Reader BrianFagioli writes: Today, Fedora 26 sheds its pre-release status and becomes available for download as a stable release. GNOME fans are in for a big treat, as version 3.24 is default. If you stick to stable Fedora releases, this will be your first time experiencing that version of the desktop environment since it was released in March. Also new is LibreOffice 5.3, which is an indispensable suite for productivity. If you still use mp3 music files I've moved onto streaming), support should be baked in for both encoding and decoding. "The latest version of Fedora's desktop-focused edition provides new tools and features for general users as well as developers. GNOME 3.24 is offered with Fedora 26 Workstation, which includes a host of updated functionality including Night Light, an application that subtly changes screen color based on time of day to reduce effect on sleep patterns, and LibreOffice 5.3, the latest update to the popular open source office productivity suite. For developers, GNOME 3.24 provides matured versions of Builder and Flatpak to make application development for a variety of systems, including Rust and Meson, easier across the board," says the Fedora Project.

2 of 66 comments (clear)

  1. Re:Does anyone actually run this anymore? by brickhouse98 · · Score: 4, Informative

    I run it. It's really stable anymore, I run some CentOS servers so using the precursor to stuff hitting that is nice, it's nice to develop on (devassistant is a little bonus), and it usually has the latest Gnome.

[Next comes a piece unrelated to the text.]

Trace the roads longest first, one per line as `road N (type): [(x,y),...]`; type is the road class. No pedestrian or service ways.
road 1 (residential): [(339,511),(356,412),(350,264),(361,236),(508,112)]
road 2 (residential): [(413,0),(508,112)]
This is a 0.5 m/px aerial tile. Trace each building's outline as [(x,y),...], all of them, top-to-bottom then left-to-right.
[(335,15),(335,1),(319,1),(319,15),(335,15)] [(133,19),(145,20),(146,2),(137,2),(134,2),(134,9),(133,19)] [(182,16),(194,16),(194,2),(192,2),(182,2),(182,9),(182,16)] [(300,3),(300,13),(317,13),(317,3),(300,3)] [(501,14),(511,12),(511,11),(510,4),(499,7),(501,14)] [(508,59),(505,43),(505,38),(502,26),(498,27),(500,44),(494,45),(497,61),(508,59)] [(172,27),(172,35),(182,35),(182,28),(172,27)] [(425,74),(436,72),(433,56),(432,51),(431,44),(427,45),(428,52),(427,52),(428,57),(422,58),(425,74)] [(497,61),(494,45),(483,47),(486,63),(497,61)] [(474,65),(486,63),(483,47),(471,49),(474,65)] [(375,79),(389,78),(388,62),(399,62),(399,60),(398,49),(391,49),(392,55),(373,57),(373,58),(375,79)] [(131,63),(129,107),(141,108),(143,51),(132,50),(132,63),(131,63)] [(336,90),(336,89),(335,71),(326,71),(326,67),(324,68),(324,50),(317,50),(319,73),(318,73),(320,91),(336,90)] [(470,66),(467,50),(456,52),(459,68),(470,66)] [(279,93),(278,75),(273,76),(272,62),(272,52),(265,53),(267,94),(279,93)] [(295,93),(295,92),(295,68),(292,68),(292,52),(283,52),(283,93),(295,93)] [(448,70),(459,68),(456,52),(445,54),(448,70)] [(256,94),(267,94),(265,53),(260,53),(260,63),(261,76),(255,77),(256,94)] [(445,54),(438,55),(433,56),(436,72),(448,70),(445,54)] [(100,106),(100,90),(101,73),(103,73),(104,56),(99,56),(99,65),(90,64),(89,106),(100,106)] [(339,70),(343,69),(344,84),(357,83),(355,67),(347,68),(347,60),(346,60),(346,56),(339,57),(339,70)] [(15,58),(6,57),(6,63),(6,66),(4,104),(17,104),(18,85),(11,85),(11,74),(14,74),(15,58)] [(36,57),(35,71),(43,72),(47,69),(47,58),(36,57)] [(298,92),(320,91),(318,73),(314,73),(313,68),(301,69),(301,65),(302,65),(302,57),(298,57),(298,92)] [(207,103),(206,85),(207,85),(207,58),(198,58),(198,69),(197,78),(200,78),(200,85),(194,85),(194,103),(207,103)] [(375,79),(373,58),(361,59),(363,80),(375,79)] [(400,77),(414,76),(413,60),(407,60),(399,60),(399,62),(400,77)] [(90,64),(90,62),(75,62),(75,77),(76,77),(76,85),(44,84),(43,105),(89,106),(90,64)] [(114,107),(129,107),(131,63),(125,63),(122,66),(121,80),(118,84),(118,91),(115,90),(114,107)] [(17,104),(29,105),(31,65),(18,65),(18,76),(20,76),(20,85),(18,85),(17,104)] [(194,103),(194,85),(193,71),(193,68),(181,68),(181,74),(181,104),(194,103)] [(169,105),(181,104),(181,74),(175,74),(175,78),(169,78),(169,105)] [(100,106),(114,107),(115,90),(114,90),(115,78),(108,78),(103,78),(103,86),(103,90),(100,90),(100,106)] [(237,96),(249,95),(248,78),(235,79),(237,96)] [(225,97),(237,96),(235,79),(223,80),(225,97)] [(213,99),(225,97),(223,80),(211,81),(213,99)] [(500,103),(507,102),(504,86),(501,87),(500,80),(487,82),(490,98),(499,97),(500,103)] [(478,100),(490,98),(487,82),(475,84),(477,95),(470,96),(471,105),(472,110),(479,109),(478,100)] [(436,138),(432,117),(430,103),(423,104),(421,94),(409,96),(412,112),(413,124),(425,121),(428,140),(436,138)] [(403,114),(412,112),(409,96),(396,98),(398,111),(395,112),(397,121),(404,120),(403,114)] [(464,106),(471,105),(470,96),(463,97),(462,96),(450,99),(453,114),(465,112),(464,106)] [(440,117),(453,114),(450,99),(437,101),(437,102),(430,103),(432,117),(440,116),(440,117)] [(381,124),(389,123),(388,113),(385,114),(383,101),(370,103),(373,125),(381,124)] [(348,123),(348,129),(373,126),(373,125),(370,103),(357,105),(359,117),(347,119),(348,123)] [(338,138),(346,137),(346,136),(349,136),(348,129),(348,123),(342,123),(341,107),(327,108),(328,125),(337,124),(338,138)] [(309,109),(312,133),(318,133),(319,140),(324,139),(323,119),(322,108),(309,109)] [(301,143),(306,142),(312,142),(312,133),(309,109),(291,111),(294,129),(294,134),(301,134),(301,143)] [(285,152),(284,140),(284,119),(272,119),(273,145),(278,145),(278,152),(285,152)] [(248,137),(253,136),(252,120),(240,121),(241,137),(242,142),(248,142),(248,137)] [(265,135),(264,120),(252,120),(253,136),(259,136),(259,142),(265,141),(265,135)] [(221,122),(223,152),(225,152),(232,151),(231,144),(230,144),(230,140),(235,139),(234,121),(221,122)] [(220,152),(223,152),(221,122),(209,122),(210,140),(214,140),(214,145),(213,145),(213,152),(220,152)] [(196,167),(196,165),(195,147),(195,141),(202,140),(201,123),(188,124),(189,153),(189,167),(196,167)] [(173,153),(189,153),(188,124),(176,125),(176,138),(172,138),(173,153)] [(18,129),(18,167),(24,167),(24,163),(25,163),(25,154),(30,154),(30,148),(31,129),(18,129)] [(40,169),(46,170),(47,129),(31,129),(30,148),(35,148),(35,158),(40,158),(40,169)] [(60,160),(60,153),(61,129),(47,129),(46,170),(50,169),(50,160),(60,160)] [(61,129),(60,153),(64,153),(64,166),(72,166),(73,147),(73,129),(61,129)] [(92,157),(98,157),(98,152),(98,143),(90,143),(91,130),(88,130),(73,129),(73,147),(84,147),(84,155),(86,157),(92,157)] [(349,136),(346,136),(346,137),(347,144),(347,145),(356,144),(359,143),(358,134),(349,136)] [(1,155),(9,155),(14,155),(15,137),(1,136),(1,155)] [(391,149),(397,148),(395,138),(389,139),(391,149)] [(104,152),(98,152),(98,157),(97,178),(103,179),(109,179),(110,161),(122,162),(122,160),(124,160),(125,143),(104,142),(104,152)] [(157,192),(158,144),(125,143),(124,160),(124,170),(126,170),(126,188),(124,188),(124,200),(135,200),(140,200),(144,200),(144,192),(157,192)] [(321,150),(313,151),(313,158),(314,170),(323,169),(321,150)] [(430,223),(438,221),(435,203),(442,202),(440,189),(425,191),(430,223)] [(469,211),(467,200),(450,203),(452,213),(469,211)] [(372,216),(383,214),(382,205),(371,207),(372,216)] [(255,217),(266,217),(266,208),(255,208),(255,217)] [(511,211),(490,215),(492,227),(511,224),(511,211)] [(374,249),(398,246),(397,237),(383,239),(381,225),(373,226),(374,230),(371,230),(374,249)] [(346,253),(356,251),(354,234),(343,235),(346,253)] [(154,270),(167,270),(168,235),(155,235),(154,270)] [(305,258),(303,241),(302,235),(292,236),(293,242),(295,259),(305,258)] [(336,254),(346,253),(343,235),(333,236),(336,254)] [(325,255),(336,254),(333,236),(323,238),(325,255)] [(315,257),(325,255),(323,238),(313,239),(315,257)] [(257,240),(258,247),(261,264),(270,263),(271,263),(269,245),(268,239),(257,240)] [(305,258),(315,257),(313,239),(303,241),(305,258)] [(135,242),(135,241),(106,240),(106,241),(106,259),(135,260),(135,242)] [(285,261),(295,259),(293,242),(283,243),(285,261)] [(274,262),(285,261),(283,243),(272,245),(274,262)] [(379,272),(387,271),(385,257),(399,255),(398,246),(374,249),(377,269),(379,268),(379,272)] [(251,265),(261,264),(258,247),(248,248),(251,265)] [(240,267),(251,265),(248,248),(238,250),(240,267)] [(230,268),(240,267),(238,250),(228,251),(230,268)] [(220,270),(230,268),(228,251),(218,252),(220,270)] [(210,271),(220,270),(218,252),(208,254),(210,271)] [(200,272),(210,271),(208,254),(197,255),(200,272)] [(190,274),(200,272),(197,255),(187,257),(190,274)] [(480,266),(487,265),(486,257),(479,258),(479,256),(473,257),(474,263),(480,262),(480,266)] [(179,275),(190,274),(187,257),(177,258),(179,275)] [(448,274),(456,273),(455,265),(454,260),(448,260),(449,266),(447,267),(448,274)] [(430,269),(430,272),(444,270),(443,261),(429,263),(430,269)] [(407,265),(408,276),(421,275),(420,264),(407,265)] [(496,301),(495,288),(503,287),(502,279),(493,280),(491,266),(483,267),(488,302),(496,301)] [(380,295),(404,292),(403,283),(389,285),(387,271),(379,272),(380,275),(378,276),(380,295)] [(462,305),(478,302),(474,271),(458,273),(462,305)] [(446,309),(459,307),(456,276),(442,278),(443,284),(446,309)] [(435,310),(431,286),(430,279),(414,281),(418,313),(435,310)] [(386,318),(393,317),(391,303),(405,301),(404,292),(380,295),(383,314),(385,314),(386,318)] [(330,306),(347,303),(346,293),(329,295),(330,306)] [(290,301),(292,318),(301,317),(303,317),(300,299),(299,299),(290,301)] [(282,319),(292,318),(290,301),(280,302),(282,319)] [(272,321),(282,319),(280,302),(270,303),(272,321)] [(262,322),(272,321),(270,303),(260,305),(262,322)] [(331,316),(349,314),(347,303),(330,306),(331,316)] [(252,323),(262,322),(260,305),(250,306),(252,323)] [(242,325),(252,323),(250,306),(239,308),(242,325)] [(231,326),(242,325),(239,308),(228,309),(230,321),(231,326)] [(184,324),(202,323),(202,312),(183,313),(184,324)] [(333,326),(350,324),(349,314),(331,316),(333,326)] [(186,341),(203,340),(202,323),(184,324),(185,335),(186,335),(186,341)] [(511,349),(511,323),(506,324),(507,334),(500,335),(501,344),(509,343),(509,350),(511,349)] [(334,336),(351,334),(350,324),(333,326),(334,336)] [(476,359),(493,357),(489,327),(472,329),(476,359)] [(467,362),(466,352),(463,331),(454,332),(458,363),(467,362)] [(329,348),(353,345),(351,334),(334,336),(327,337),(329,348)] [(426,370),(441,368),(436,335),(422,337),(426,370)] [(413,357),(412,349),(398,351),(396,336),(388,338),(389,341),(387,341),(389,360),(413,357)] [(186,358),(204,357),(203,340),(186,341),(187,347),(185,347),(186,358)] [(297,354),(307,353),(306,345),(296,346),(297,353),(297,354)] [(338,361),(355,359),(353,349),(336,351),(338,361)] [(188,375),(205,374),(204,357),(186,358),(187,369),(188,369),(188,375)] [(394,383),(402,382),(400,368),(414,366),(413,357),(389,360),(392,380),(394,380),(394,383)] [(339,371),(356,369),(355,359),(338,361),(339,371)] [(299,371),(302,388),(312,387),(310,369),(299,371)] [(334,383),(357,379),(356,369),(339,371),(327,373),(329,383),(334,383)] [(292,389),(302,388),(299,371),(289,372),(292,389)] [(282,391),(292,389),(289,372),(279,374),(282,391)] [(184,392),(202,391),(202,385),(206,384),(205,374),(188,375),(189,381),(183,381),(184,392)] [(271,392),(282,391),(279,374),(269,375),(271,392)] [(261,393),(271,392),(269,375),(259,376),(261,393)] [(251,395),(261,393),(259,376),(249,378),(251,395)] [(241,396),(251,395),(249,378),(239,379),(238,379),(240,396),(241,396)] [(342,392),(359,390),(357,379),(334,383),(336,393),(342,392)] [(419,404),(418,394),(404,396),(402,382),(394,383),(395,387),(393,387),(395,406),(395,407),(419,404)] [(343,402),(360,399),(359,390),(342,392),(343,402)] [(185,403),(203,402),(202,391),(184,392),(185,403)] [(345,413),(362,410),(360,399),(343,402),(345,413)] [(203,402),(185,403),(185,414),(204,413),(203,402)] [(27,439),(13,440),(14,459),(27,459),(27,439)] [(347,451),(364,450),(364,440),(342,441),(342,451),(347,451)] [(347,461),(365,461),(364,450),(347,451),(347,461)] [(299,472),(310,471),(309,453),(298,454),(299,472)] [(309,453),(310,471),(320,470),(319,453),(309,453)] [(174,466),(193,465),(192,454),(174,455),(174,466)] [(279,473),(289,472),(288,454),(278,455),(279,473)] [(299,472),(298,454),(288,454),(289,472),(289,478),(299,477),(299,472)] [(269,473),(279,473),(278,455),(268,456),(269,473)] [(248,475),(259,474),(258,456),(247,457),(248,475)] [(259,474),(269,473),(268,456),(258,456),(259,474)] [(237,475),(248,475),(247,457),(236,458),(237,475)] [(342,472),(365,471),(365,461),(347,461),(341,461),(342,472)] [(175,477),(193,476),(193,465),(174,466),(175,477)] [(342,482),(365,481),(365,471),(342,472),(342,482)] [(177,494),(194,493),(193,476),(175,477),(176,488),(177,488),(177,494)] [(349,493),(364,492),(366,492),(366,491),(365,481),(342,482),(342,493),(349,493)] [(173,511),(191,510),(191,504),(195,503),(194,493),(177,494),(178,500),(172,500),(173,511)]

  2. Re:Does anyone actually run this anymore? by StuartHankins · · Score: 3, Informative

    There are a lot of reasons to use Fedora especially if you also run RHEL. Fedora makes a good fileserver, SFTP server, small MySQL server etc. Sometimes you don't need support and until lately there was no upgrade path for RHEL short of reinstalling... Fedora lets me upgrade it. It has newer drivers than RHEL (NTFS write support for instance) and lets me try out new features before they become part of RHEL.